During the colonial Italian Libya period, Hun was the administrative capital of the Italian Fezzan region, called Territorio del Sahara Libico. Hun was the Italian military center of southern Italian Libya, and was not part of the national Fourth Shore territory of the Kingdom of Italy as Italian Tripolitania and Italian Cyrenaica. In the 1939 census Italians were 3% of the total population of 35,316 in the city. They disappeared from Hun after Italy's loss of Libya in World War II. An important Libyan Italian born in Hun was the internationally renowned painter Mario Schifano (1934–1998). In the 1930s the Italian government made some important improvements to the small town, including a connection to the coast via the new Fezzan Road.

During the Libyan Civil War, on 8 May 2011, NATO hit 8 headquarters compound buildings, 12 ammunition storage and 20 vehicle storage.

==Geography==
Hun is about halfway between Sabha and the Mediterranean coast in the Sahara Desert. The natural landscape around Hun mainly consists of black basalt mountains, with extensive sand dunes, and date palm trees - Phoenix dactylifera groves indicating oases. The cities of Waddan and Sokna are the nearest settlements. Hun is settiling in between of Waddan and Sokna, Hun is the biggest town in the area and population at Aljufra, It is considered the administrative capital of the region . There is a ruined ksar it was an Italian fort (Forti), It was restored and it is now the Saharawi Museum. There are also several old and new mosques in the city . All three towns are oases characterized by the abundance of natural springs and date palm trees.

===Climate===
Hun has a hot desert climate (Köppen climate classification BWh) with long, extremely hot summers and short, warm winters as well as very little rainfall throughout the year. In this part of the desert, summer daytime temperatures are a bit moderated due to the influence of the cooler offshore winds from the Mediterranean Sea, although average high temperatures consistently exceed 40 °C (104 °F) during the hottest months of the year. The region receives an average annual rainfall of 2.5 in.

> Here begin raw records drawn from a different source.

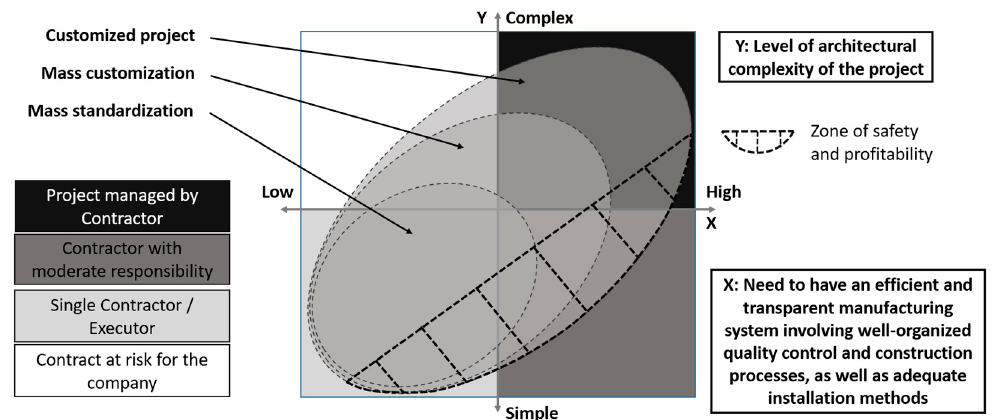
Figure 6. Conceptual 4-quadrant graph—exported project profitability analysis tool.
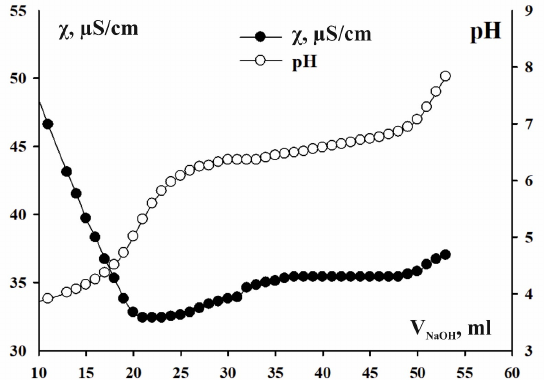
Figure 4. Specific electrical conductivity of the Sm(NO) 3 solution and pH as a function of the NaOH solution volume in the course of conductometric titration .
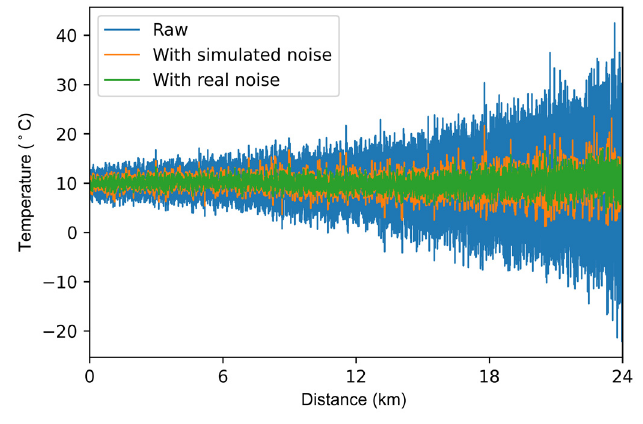
Figure 8. Temperature profile along with the fiber.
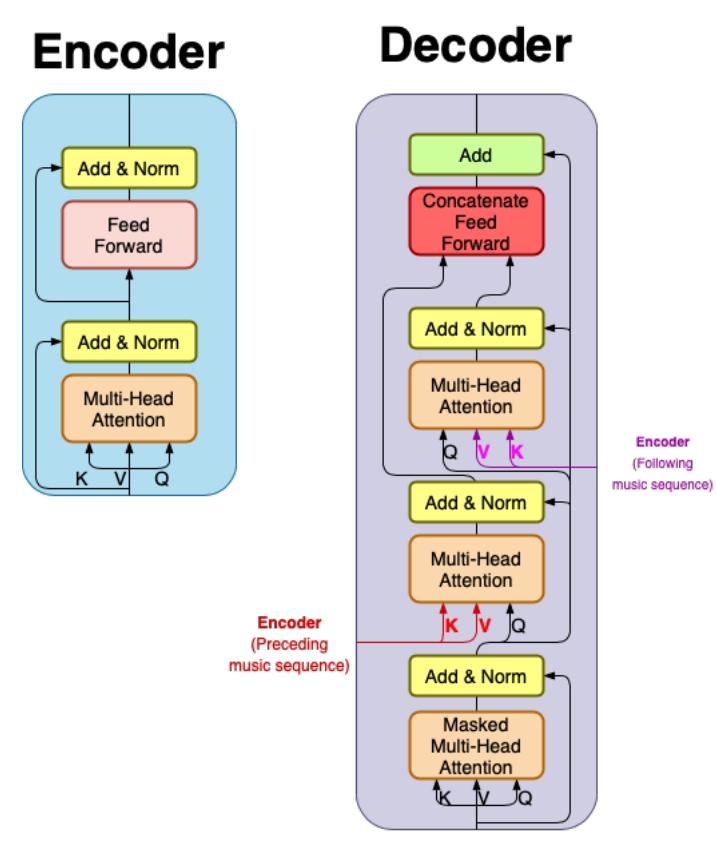
Figure 11. Encoder and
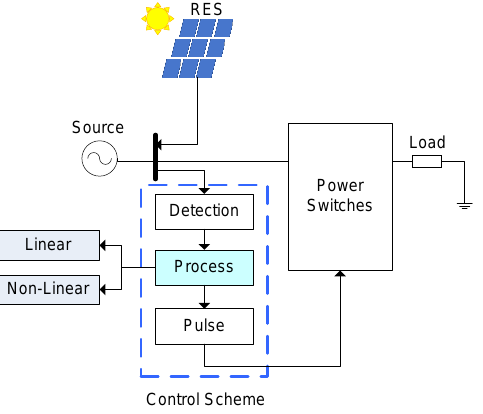
Figure 9. Block representation of the control scheme inside a power quality compensation device.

Climate data for Hun (1991–2020)
| Month | Jan | Feb | Mar | Apr | May | Jun | Jul | Aug | Sep | Oct | Nov | Dec | Year |
| Record high °C (°F) | 31.5 (88.7) | 38.3 (100.9) | 39.2 (102.6) | 45.5 (113.9) | 47.2 (117.0) | 48.0 (118.4) | 47.2 (117.0) | 46.5 (115.7) | 46.0 (114.8) | 42.9 (109.2) | 38.5 (101.3) | 34.2 (93.6) | 48.0 (118.4) |
| Mean daily maximum °C (°F) | 19.2 (66.6) | 21.1 (70.0) | 25.7 (78.3) | 30.6 (87.1) | 34.4 (93.9) | 37.2 (99.0) | 38.1 (100.6) | 37.7 (99.9) | 36.5 (97.7) | 31.9 (89.4) | 25.6 (78.1) | 20.4 (68.7) | 29.9 (85.8) |
| Daily mean °C (°F) | 12.2 (54.0) | 13.7 (56.7) | 17.8 (64.0) | 22.2 (72.0) | 26.2 (79.2) | 29.0 (84.2) | 30.0 (86.0) | 30.0 (86.0) | 28.5 (83.3) | 24.5 (76.1) | 18.2 (64.8) | 13.3 (55.9) | 22.1 (71.8) |
| Mean daily minimum °C (°F) | 5.3 (41.5) | 6.3 (43.3) | 9.9 (49.8) | 13.9 (57.0) | 18.0 (64.4) | 20.9 (69.6) | 21.9 (71.4) | 22.3 (72.1) | 21.3 (70.3) | 17.1 (62.8) | 10.7 (51.3) | 6.3 (43.3) | 14.5 (58.1) |
| Record low °C (°F) | −4.4 (24.1) | −3.0 (26.6) | −0.2 (31.6) | 0.0 (32.0) | 5.2 (41.4) | 10.9 (51.6) | 13.0 (55.4) | 16.2 (61.2) | 13.5 (56.3) | 5.8 (42.4) | −1.0 (30.2) | −3.1 (26.4) | −4.4 (24.1) |
| Average precipitation mm (inches) | 5.6 (0.22) | 3.6 (0.14) | 3.0 (0.12) | 3.5 (0.14) | 1.3 (0.05) | 1.1 (0.04) | 0.0 (0.0) | 0.2 (0.01) | 1.8 (0.07) | 1.5 (0.06) | 1.3 (0.05) | 1.9 (0.07) | 24.7 (0.97) |
| Average precipitation days | 0.9 | 0.9 | 0.7 | 0.3 | 0.4 | 0.2 | 0.0 | 0.1 | 0.3 | 0.4 | 0.3 | 0.5 | 5.0 |
Source: NOAA

==Economy and culture==
There are public buses to the cities of Sirte and Sabha. There is also a military airport located between Hun and Waddan, Al Jufra Airbase. Hun is 240 km south of Sirte, 370 km from Misrata and 272 km north of Sabha. The "International Autumn Tourism Festival", is an annual festival usually held at the end of September. It is organized for four days every year from 1996. It is aimed at promoting tourism and culture and organizes concerts and exhibitions.